• WHAT THE TASK REQUIRES
Find the lines in the records that carry the word "span". Copy each one.
━━━ THE DATA ━━━
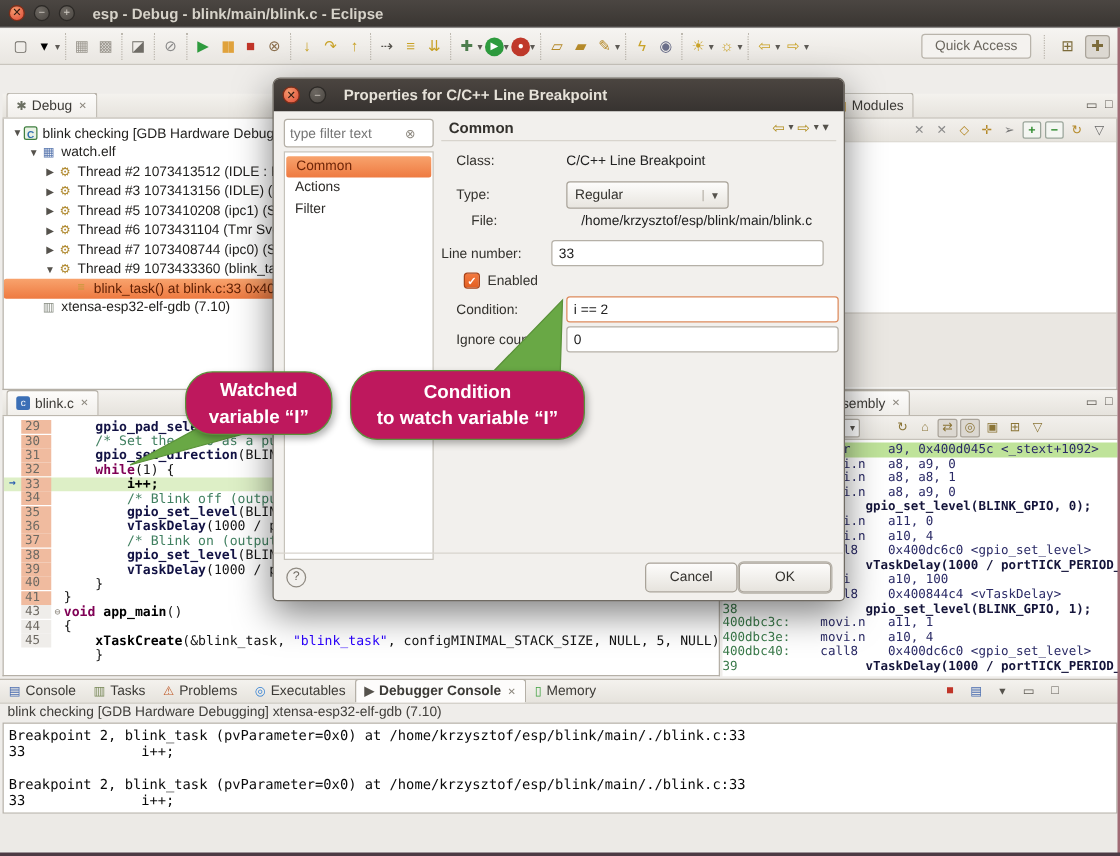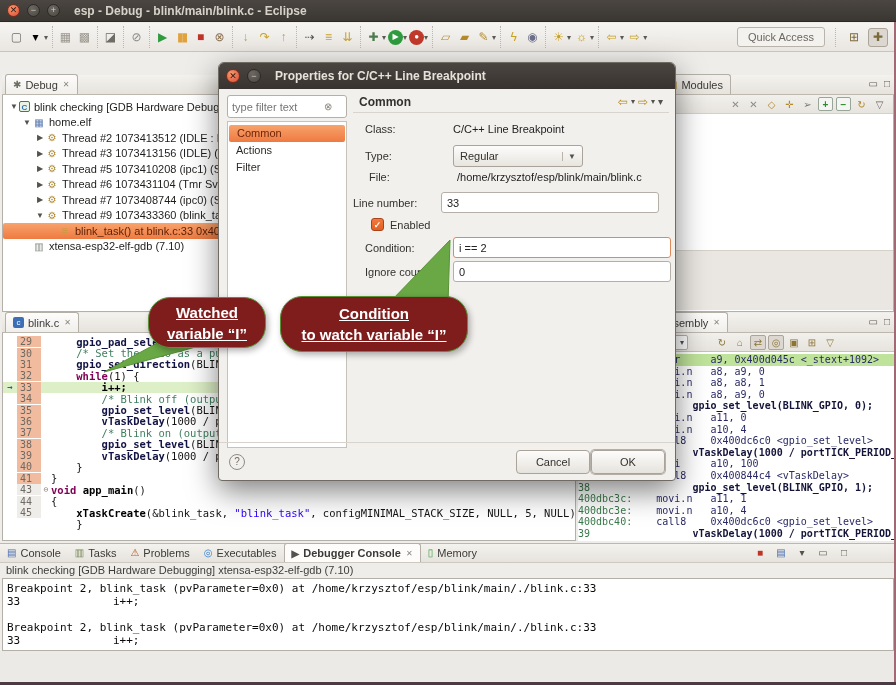--- a/index.html
+++ b/index.html
@@ -263,7 +263,7 @@
           <div class="trow" style="padding-left: 19px;">
             <span class="exp">▼</span>
             <span class="nicon" style="color: rgb(91, 121, 176);">▦</span>
-            <span>home.elf</span>
+            <span>watch.elf</span>
           </div>
           <div class="trow" style="padding-left: 32px;">
             <span class="exp">▶</span>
━━━
• OUTPUT
             <span class="exp">▼</span>
             <span class="nicon" style="color: rgb(91, 121, 176);">▦</span>
-            <span>home.elf</span>
+            <span>watch.elf</span>
             <span class="exp">▶</span>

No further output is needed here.